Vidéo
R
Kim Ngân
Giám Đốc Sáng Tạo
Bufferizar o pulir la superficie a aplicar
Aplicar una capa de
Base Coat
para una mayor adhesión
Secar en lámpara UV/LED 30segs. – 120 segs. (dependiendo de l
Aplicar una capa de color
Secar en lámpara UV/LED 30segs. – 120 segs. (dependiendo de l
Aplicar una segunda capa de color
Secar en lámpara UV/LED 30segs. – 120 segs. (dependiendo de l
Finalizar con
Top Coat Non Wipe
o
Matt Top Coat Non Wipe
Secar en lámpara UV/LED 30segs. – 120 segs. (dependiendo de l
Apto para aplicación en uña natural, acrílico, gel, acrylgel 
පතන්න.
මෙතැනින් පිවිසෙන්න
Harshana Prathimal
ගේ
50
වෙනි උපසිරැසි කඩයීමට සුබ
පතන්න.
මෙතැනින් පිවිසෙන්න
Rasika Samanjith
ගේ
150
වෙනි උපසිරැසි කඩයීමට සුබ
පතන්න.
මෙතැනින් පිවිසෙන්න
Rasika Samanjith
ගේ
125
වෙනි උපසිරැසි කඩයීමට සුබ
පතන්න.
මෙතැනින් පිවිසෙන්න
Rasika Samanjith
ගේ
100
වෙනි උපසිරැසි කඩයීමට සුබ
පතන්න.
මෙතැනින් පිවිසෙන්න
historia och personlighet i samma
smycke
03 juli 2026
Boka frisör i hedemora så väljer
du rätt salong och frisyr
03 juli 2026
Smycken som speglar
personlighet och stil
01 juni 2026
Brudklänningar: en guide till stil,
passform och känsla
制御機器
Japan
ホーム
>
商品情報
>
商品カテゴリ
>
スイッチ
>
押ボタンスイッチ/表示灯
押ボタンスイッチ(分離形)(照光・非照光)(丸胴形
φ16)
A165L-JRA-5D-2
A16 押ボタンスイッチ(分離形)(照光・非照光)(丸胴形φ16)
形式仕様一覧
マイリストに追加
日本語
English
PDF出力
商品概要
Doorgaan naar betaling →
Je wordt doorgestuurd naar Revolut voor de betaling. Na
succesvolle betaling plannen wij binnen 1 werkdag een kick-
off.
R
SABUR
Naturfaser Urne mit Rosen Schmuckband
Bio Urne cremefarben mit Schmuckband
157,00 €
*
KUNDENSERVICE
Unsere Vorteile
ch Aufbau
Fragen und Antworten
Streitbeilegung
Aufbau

------------------------------------------------------------------------

Take the material above and print all of it exactly.

* **Written answer**:
Vidéo
R
Kim Ngân
Giám Đốc Sáng Tạo
Bufferizar o pulir la superficie a aplicar
Aplicar una capa de
Base Coat
para una mayor adhesión
Secar en lámpara UV/LED 30segs. – 120 segs. (dependiendo de l
Aplicar una capa de color
Secar en lámpara UV/LED 30segs. – 120 segs. (dependiendo de l
Aplicar una segunda capa de color
Secar en lámpara UV/LED 30segs. – 120 segs. (dependiendo de l
Finalizar con
Top Coat Non Wipe
o
Matt Top Coat Non Wipe
Secar en lámpara UV/LED 30segs. – 120 segs. (dependiendo de l
Apto para aplicación en uña natural, acrílico, gel, acrylgel 
පතන්න.
මෙතැනින් පිවිසෙන්න
Harshana Prathimal
ගේ
50
වෙනි උපසිරැසි කඩයීමට සුබ
පතන්න.
මෙතැනින් පිවිසෙන්න
Rasika Samanjith
ගේ
150
වෙනි උපසිරැසි කඩයීමට සුබ
පතන්න.
මෙතැනින් පිවිසෙන්න
Rasika Samanjith
ගේ
125
වෙනි උපසිරැසි කඩයීමට සුබ
පතන්න.
මෙතැනින් පිවිසෙන්න
Rasika Samanjith
ගේ
100
වෙනි උපසිරැසි කඩයීමට සුබ
පතන්න.
මෙතැනින් පිවිසෙන්න
historia och personlighet i samma
smycke
03 juli 2026
Boka frisör i hedemora så väljer
du rätt salong och frisyr
03 juli 2026
Smycken som speglar
personlighet och stil
01 juni 2026
Brudklänningar: en guide till stil,
passform och känsla
制御機器
Japan
ホーム
>
商品情報
>
商品カテゴリ
>
スイッチ
>
押ボタンスイッチ/表示灯
押ボタンスイッチ(分離形)(照光・非照光)(丸胴形
φ16)
A165L-JRA-5D-2
A16 押ボタンスイッチ(分離形)(照光・非照光)(丸胴形φ16)
形式仕様一覧
マイリストに追加
日本語
English
PDF出力
商品概要
Doorgaan naar betaling →
Je wordt doorgestuurd naar Revolut voor de betaling. Na
succesvolle betaling plannen wij binnen 1 werkdag een kick-
off.
R
SABUR
Naturfaser Urne mit Rosen Schmuckband
Bio Urne cremefarben mit Schmuckband
157,00 €
*
KUNDENSERVICE
Unsere Vorteile
ch Aufbau
Fragen und Antworten
Streitbeilegung
Aufbau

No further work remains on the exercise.